== INSTRUCTIONS TO FOLLOW ==
Copy the lines below exactly, starting at the one with "LES PRODUITS" and ending at the one with "s p r t s PUMA", and leave out any picture.

(Items from a dataset)
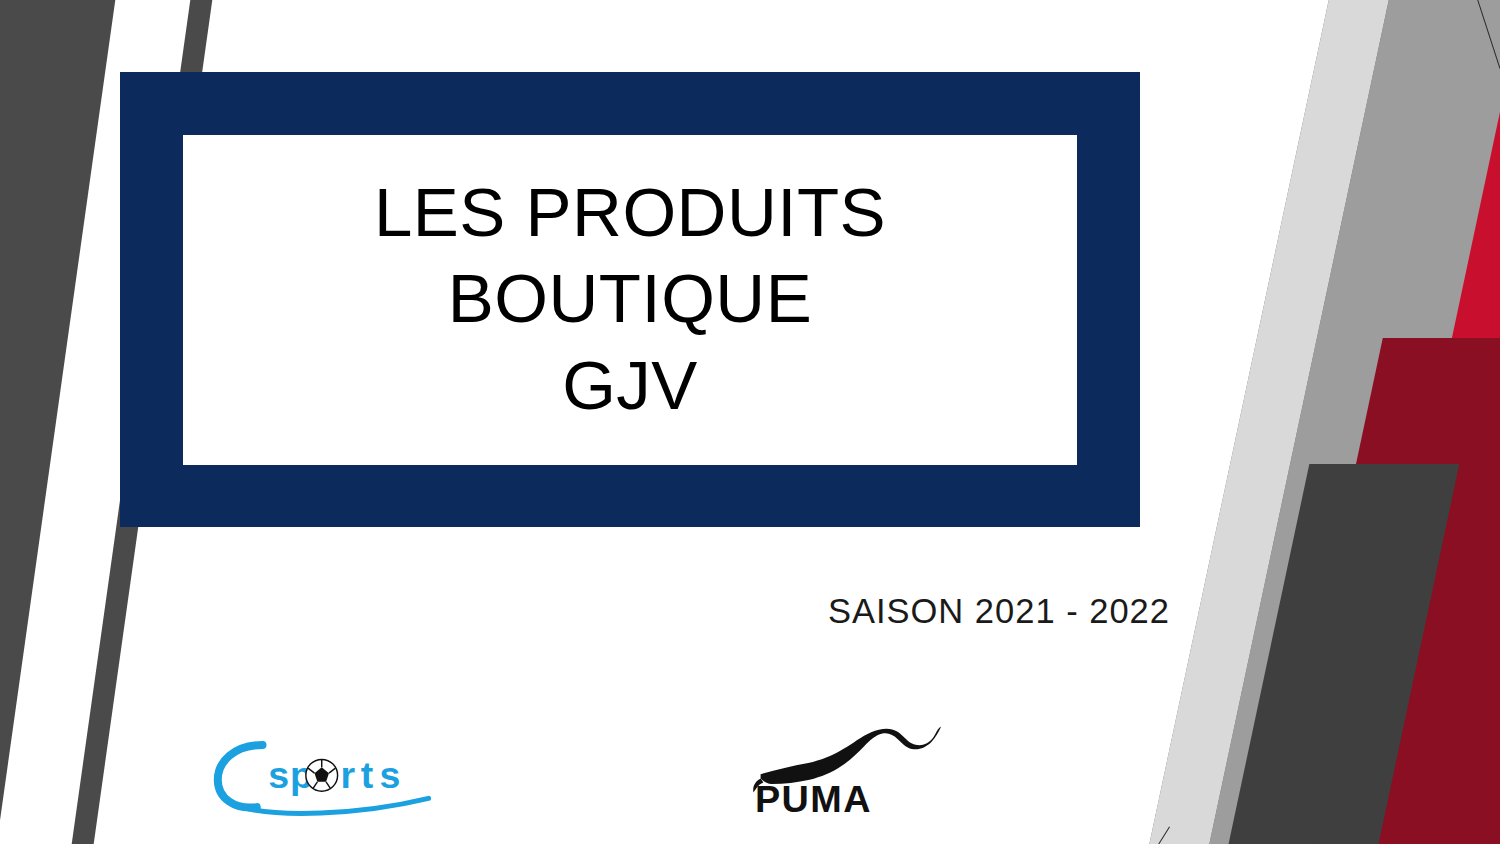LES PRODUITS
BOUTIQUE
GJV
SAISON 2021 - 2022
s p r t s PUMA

...

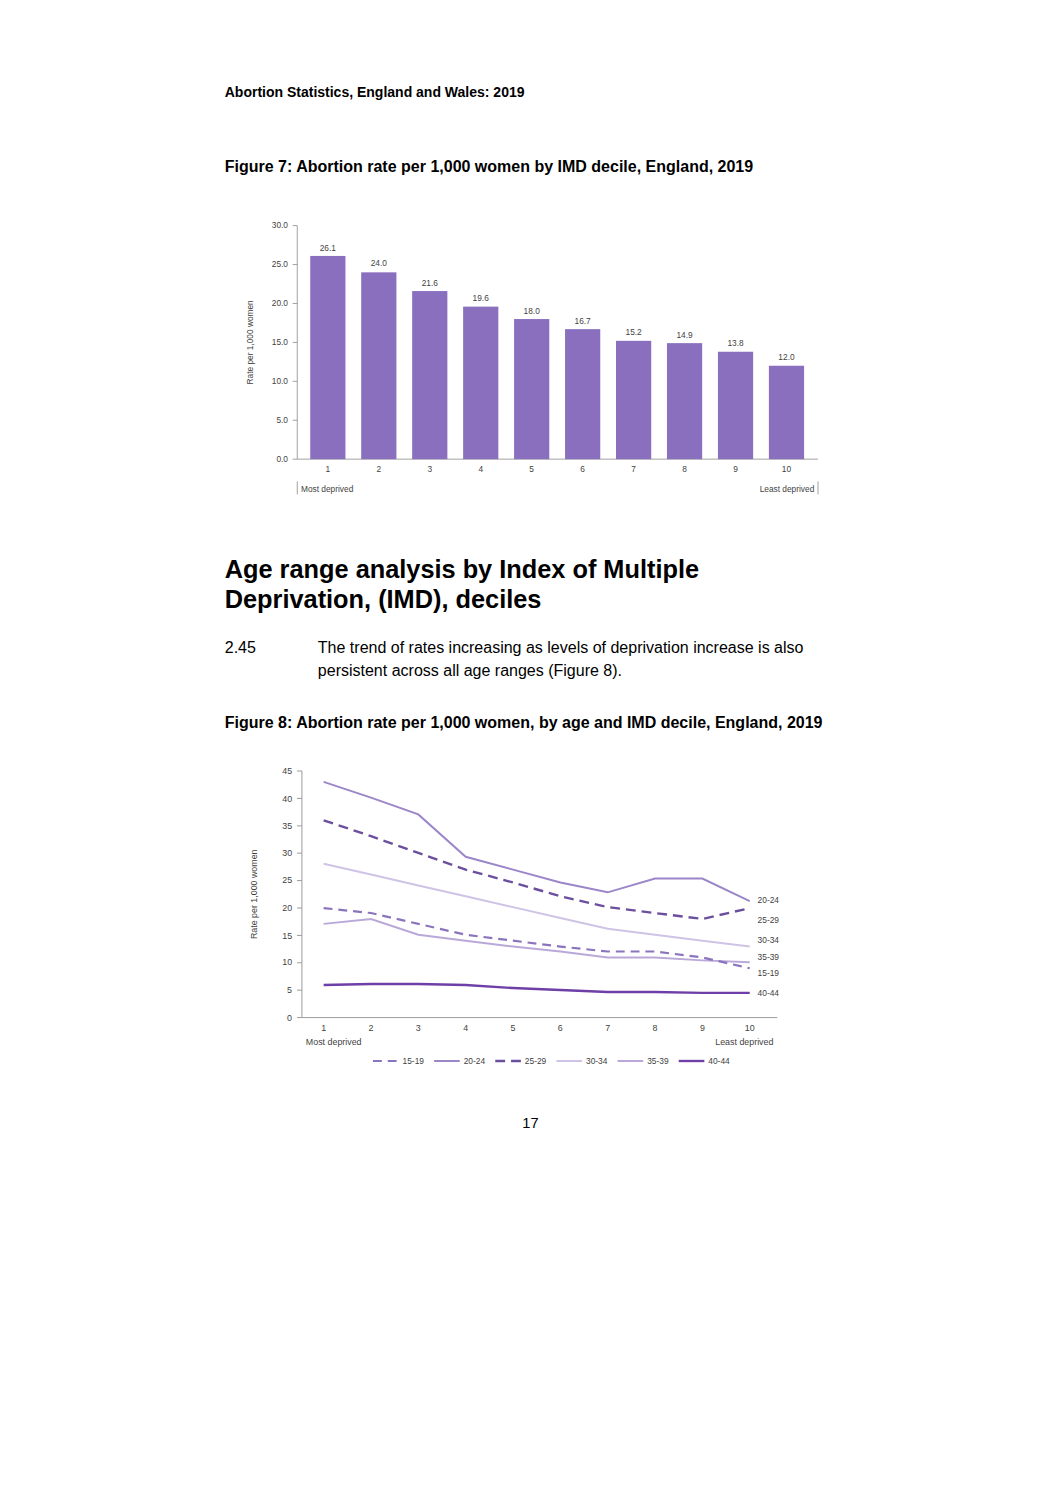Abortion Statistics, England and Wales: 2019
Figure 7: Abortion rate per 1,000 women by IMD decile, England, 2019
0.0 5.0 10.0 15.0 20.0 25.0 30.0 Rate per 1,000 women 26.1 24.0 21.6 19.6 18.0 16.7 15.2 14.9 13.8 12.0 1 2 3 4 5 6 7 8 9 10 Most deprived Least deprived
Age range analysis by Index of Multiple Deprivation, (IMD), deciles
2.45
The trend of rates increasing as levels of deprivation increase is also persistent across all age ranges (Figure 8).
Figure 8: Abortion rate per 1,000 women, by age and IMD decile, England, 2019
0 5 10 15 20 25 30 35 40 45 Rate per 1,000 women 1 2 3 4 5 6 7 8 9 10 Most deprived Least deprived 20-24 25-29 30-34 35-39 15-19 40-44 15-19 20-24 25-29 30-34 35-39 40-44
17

== RESPONSE TO THIS EXERCISE ==
LES PRODUITS
BOUTIQUE
GJV
SAISON 2021 - 2022
s p r t s PUMA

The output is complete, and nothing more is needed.